Essen im Akkord
Heimische Lokale reservieren immer öfter Tische nur für ein bestimmtes Zeitfenster. Sind Wirtschaftlichkeit und Gemütlichkeit ein Widerspruch?
WIEN. Der Valentinstag ist zwar schon ein paar Wochen her. Wolfgang M. muss trotzdem noch immer daran denken. Weil er sich im Nachhinein über die Auswahl seines Lokals heute noch ärgert. Ein schönes Lokal in der Wiener Innenstadt, das Essen gut, die Bedienung freundlich, nur gemütlich sei es nicht gewesen.

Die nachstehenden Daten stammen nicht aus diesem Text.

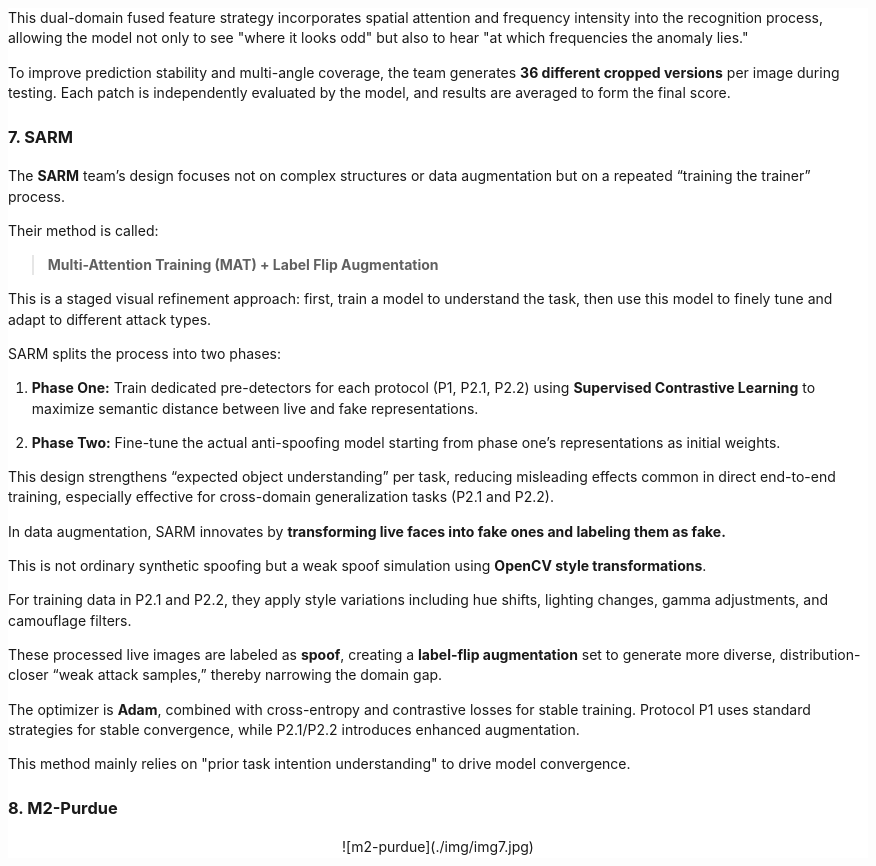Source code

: This dual-domain fused feature strategy incorporates spatial attention and frequency intensity into the recognition process, allowing the model not only to see "where it looks odd" but also to hear "at which frequencies the anomaly lies."

To improve prediction stability and multi-angle coverage, the team generates **36 different cropped versions** per image during testing. Each patch is independently evaluated by the model, and results are averaged to form the final score.

### 7. SARM

The **SARM** team’s design focuses not on complex structures or data augmentation but on a repeated “training the trainer” process.

Their method is called:

> **Multi-Attention Training (MAT) + Label Flip Augmentation**

This is a staged visual refinement approach: first, train a model to understand the task, then use this model to finely tune and adapt to different attack types.

SARM splits the process into two phases:

1. **Phase One:** Train dedicated pre-detectors for each protocol (P1, P2.1, P2.2) using **Supervised Contrastive Learning** to maximize semantic distance between live and fake representations.

2. **Phase Two:** Fine-tune the actual anti-spoofing model starting from phase one’s representations as initial weights.

This design strengthens “expected object understanding” per task, reducing misleading effects common in direct end-to-end training, especially effective for cross-domain generalization tasks (P2.1 and P2.2).

In data augmentation, SARM innovates by **transforming live faces into fake ones and labeling them as fake.**

This is not ordinary synthetic spoofing but a weak spoof simulation using **OpenCV style transformations**.

For training data in P2.1 and P2.2, they apply style variations including hue shifts, lighting changes, gamma adjustments, and camouflage filters.

These processed live images are labeled as **spoof**, creating a **label-flip augmentation** set to generate more diverse, distribution-closer “weak attack samples,” thereby narrowing the domain gap.

The optimizer is **Adam**, combined with cross-entropy and contrastive losses for stable training. Protocol P1 uses standard strategies for stable convergence, while P2.1/P2.2 introduces enhanced augmentation.

This method mainly relies on "prior task intention understanding" to drive model convergence.

### 8. M2-Purdue

<div align="center">
<figure style={{"width": "90%"}}>
![m2-purdue](./img/img7.jpg)
</figure>
</div>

Das Paar hatte nämlich exakt zwei Stunden Zeit für sein romantisches Dinner.
Ein Trend greift in der heimischen Gastronomie um sich. Gefragte Lokale vergeben ihre Tische immer öfter mehrmals am Abend. Ein Gast kann nur für etwa zwei Stunden den Tisch reservieren. „Ein Trend aus dem Ausland schwappt damit nach Österreich“, erklärt Mario Pulker, Obmann des Fachverbands Gastronomie bei der Wirtschaftskammer. „Viele Österreicher kennen das schon vom Urlaub. In Italien, Frankreich und den USA ist das absolut üblich“, sagt Pulker. Er betreibt selbst ein gefragtes Lokal in der Wachau und vergibt zu Spitzentagen ebenfalls einen Tisch mehrmals. „Das funktioniert problemlos.“Wichtig sei, dass man es dem Gast schon bei der Reservierung mitteile. Vor allem gute Lokale, die gefragt seien, wollten mit der öfteren Vergabe eines Tisches ihren Umsatz steigern. „Die Gäste essen und trinken nachher vielleicht noch eine Flasche Wein. Da verdient das Lokal vielleicht noch einmal 15 Euro. Wenn der Tisch drei Mal vergeben wird, wird drei Mal gegessen und getrunken.“
Dass die viel gelobte österreichische Gemütlichkeit und die Wirtshauskultur auf der Strecke bleiben, fürchtet Pulker nicht. „Das gibt es ja nur bei manchen Lokalen. Und ich kann mir als Gast auch aussuchen, ob ich hingehe.“Bei Geschäftsessen, beim Brunch und Mittagessen habe man in zwei Stunden genügend Zeit. „Wenn ich mit Freunden zusammensitzen will, gehe ich eben in ein anderes Lokal“, sagt der Gastronom.